Ignorance may be Strength : ChainLedger

I'm going to write a blockchain thingy.

I've been aware of blockchain technology for a long while, and "involved" in some sense since 2014 when I met with the Ethereum founders shortly before they held their token sale that launched the public chain. As a financial tool, and in terms of the technology, I was not impressed, but what did impress me - and the team I was working with at the time - was the ability to have a globally mediated, public record of arbitrary facts. The key benefit here is "trust".

Who can you trust? This is always a very difficult question, and we usually introduce systems with "checks and balances" generally summarized by the Latin tag "Quis custodiet ipsos custodes?" (who watches the watchers?).
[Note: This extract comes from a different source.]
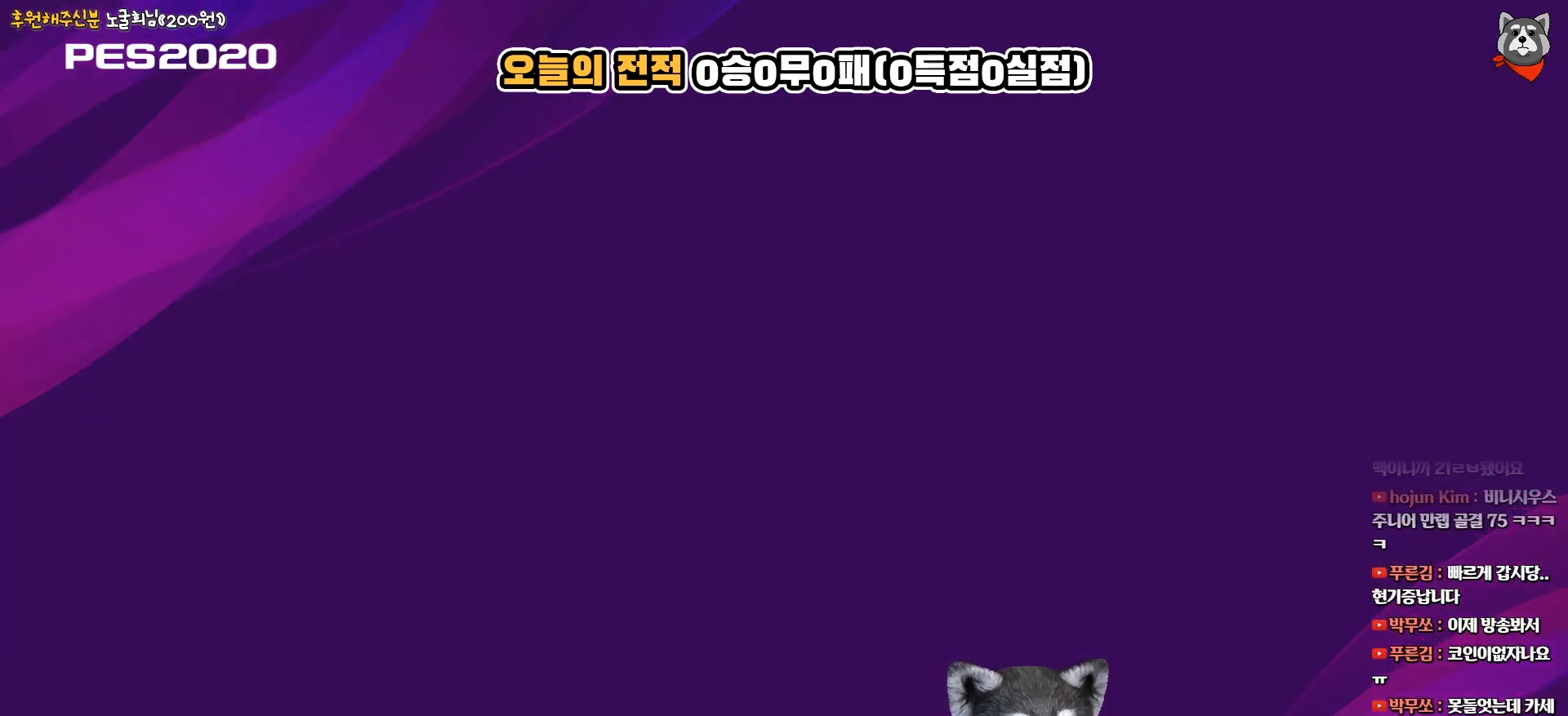
{"buttons": [], "right_stick": "center", "events": []}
With blockchain, everything happens out in the open, and we can all watch. In order to commit fraud on the blockchain, all miners must agree to commit the fraud, and even then anybody who is tracking the chain can see that it happened - even if they can't stop it. Essentially, while committing fraud on a public blockchain may just about be technically possible, it isn't feasible. It's a bit like trying to commit bank fraud when your every move is being reported live on Cable TV.

Around the same time in 2014, I was talking to a director of one of the main Wall St banks who was looking at ways to leverage blockchain technology to record contracts between the banks in a way that would allow the fact of the contract having happened to be a matter of public record without actually exposing the details of the contract. In the event of a subsequent dispute about the terms of the contract, the contract could be opened for judicial examination, and would have to match the data stored on the blockchain. In this way, the "trust" of the blockchain can be extended to private documents.
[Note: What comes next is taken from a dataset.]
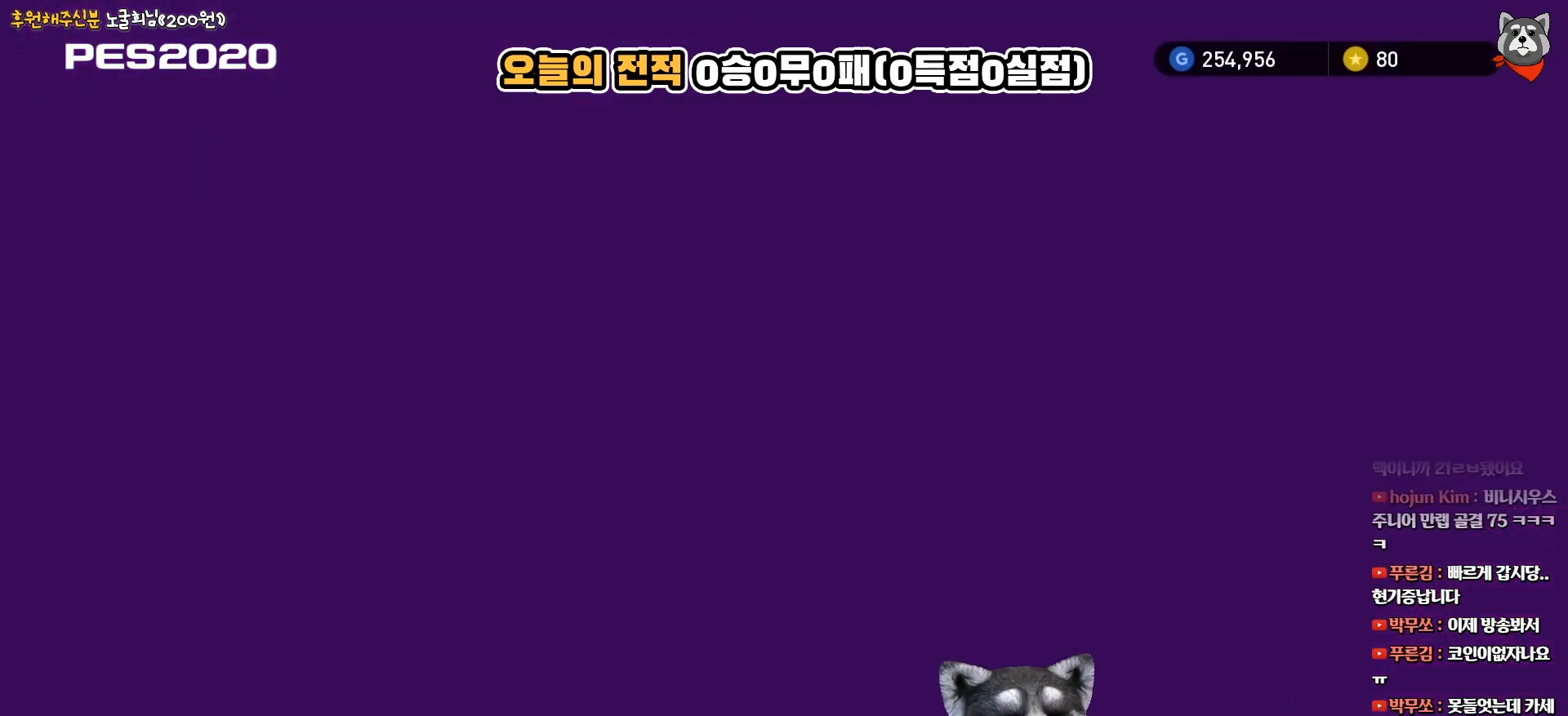
{"buttons": [], "right_stick": "center", "events": []}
How would that work? Let's consider tax returns as an example. You want to submit a tax return to the government, but while you don't want to make it public, you don't really trust the government. On the other hand, they don't trust you, either. What you can do is sign your tax return with a digital signature, and then they can't fake it. But what if (for whatever reason) you end up submitting multiple versions? They can delete some of them and claim you only submitted the others. It would be good to have a record of what you submitted.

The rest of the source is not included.